Recorded data:
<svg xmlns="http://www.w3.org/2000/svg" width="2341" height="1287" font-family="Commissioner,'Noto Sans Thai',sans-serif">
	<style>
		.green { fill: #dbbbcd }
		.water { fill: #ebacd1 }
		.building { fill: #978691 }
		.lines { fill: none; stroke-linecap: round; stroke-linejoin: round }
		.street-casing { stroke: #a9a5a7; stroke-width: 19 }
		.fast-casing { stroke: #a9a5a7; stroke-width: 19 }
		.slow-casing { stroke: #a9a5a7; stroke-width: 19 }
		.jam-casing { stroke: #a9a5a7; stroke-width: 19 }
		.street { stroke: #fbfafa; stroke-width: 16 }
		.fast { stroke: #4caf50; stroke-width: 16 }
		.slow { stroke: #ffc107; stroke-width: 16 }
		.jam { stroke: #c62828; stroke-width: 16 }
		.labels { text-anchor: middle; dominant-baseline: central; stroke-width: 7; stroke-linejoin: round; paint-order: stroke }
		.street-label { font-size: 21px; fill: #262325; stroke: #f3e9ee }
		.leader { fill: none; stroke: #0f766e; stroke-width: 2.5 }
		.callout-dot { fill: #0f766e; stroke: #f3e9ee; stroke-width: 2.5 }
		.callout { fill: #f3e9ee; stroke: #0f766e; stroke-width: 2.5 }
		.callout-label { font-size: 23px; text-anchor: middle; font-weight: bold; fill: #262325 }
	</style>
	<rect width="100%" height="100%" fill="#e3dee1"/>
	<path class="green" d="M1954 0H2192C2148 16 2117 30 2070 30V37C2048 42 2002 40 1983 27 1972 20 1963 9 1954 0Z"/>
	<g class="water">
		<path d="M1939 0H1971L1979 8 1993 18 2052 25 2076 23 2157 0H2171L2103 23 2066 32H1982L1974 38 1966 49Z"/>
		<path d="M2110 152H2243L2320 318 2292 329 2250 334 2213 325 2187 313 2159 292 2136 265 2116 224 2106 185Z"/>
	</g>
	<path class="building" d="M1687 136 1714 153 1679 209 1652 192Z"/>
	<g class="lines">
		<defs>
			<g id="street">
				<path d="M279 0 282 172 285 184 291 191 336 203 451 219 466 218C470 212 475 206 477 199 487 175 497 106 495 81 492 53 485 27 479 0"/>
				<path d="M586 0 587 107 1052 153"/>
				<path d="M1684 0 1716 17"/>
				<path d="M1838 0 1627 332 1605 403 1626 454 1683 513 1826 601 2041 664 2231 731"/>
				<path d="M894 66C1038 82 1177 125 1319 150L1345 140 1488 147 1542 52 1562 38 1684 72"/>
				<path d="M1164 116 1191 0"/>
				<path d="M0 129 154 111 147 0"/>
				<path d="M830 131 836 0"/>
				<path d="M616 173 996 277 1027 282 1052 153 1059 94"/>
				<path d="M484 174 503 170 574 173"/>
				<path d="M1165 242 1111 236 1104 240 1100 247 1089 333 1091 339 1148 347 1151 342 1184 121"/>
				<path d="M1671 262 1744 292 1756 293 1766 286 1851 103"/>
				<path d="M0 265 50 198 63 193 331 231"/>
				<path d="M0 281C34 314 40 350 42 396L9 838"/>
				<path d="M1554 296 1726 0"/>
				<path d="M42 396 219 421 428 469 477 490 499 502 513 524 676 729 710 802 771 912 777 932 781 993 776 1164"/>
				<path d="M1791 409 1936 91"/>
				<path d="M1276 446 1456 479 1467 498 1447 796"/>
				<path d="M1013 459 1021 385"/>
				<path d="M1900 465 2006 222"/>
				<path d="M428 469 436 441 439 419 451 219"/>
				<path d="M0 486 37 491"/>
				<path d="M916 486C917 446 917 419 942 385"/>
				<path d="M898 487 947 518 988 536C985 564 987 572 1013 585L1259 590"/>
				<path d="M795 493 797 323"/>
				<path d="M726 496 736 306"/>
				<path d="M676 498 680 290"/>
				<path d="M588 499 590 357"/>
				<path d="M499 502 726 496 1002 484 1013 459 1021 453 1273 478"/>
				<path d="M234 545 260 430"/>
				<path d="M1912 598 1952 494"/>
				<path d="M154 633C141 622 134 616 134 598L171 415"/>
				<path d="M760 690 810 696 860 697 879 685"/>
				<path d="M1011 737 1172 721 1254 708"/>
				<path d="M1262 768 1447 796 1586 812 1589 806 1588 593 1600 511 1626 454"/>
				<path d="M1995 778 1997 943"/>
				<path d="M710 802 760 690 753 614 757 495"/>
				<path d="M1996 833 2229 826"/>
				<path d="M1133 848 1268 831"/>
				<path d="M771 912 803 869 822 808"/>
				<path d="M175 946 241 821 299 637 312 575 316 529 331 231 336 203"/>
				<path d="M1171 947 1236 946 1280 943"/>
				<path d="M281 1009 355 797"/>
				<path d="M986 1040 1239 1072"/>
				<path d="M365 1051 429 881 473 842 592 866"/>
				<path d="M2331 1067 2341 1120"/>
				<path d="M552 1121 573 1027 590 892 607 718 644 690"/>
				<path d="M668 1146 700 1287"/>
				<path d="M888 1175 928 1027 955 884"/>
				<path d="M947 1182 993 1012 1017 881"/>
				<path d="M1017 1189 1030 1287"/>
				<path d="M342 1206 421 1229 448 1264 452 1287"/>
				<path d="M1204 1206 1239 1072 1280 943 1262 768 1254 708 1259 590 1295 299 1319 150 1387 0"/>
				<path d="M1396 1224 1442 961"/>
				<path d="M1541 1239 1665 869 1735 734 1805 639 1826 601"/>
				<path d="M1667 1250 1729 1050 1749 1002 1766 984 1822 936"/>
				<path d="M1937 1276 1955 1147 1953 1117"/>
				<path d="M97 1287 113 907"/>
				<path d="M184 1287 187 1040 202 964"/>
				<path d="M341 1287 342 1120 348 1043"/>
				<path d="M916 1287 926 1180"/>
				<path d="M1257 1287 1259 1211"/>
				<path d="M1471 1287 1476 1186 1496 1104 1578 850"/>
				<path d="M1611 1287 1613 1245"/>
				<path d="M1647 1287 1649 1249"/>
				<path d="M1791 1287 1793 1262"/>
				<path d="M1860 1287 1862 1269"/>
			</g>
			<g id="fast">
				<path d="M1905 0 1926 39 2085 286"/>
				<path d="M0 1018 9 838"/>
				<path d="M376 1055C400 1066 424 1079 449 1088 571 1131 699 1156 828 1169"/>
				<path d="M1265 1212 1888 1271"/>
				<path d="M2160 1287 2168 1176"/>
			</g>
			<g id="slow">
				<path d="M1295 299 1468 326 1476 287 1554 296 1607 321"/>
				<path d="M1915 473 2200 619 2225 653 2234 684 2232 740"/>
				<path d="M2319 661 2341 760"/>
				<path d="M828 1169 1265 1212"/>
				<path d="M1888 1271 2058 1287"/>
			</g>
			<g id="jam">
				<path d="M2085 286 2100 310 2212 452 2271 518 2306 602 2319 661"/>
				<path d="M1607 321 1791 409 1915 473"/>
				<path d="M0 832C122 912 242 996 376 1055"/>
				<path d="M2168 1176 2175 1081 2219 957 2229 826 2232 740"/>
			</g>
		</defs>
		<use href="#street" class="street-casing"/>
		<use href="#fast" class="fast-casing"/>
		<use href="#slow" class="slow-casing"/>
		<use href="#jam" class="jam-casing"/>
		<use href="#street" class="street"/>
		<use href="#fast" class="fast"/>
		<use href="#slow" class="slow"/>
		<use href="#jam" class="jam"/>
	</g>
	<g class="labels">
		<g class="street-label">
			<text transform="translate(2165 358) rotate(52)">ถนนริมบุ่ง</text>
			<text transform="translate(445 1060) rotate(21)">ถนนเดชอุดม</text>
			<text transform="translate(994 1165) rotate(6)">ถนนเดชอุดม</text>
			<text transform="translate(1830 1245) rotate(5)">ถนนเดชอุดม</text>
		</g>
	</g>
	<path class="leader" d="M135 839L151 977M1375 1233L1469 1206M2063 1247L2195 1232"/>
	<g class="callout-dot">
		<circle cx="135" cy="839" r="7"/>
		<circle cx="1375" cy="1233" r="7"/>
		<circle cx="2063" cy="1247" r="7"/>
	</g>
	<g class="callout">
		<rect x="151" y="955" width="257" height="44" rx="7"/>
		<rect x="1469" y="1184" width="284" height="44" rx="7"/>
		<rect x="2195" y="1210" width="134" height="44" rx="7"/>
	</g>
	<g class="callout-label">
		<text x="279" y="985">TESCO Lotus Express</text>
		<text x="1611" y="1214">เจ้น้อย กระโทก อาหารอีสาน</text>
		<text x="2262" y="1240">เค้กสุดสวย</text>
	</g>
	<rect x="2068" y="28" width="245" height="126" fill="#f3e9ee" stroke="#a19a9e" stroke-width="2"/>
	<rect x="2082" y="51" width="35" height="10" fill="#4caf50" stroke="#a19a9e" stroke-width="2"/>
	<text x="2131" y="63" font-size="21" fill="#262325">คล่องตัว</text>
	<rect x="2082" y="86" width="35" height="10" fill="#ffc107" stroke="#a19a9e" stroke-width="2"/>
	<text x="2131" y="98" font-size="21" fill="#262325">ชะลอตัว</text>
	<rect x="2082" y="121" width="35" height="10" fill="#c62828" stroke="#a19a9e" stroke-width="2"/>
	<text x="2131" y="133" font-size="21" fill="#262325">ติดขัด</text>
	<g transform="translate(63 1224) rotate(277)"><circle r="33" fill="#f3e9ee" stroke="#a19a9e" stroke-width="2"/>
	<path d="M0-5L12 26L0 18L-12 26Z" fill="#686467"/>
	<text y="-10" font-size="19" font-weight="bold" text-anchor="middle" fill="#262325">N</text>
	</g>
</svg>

Task instructions | Would you filter the records and copy out each line containing "lines"?

Output |
		.lines { fill: none; stroke-linecap: round; stroke-linejoin: round }
	<g class="lines">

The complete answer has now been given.